Mensud Omerovic, the secretary of the Vogosca council, told BIRN that the reward of 10,000 Bosnian marks (5,100 euros) has been on offer for more a decade, but so far no one has come forward with any genuine information that would help locate people who disappeared during wartime.

“According to a decision made about ten years ago, we will pay for any piece of information that leads to finding the missing, but we have never received valid information that would lead to the discovery of the missing people,” Omerovic said.

Ema Cekic, the president of the Families of the Missing from Vogosca Municipality association, said she has often been given false information on the whereabouts of war graves.

“People took me to some places, saying that graves were there, but there was nothing. They wanted to take the money,” Cekic told BIRN.

“The money will be given to a person who says where the grave is, but only after the bodies have been found in it and we have determined those are the missing people we are looking for,” she added.

She also said that she has spent two months this year investigating information that turned out to be false.

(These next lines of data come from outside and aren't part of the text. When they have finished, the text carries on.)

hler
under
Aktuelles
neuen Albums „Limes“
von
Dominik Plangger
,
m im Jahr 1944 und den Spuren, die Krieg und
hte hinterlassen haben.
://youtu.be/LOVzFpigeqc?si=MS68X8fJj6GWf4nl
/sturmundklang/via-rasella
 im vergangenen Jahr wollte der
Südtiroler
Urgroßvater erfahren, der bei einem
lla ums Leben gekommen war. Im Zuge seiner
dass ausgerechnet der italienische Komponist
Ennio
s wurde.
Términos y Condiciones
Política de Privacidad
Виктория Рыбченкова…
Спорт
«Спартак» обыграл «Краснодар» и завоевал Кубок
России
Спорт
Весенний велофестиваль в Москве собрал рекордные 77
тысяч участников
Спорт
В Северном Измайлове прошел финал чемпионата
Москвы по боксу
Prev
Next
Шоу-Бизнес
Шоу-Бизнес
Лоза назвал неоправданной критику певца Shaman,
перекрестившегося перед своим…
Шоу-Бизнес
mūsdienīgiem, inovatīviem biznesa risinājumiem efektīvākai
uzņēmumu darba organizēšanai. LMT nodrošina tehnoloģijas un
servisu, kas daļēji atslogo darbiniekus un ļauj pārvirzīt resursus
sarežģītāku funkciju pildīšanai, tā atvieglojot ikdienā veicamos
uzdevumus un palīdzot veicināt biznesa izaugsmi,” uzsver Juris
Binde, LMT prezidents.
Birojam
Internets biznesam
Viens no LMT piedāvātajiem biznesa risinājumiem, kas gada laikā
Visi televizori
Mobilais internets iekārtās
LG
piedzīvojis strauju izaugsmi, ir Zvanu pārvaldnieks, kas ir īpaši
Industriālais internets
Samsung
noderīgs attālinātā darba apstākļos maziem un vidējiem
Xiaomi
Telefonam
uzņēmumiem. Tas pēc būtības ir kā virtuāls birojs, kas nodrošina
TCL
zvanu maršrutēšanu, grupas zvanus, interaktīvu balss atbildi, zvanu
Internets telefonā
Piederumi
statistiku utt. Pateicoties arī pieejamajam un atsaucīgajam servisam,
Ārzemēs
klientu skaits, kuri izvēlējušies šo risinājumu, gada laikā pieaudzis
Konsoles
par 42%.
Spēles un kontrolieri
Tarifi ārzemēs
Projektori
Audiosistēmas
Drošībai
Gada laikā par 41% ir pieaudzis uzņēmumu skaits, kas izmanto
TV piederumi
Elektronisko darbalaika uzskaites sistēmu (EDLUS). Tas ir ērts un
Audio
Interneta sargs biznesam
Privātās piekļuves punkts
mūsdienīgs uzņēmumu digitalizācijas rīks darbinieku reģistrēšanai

“Unfortunately, they used us, the living, but also the dead people,” she said.

Cekic said that she was told to send the money in advance if she wanted to know where the alleged graves were, but refused.

She explained that she is searching for 62 missing people from the Vogosca area, including 29 people who were taken away from the Planjina Kuca detention camp in Semizovac in 1992.

“We have never found them. I don’t know if we ever will… As time passes, the chances become smaller and smaller,” she said.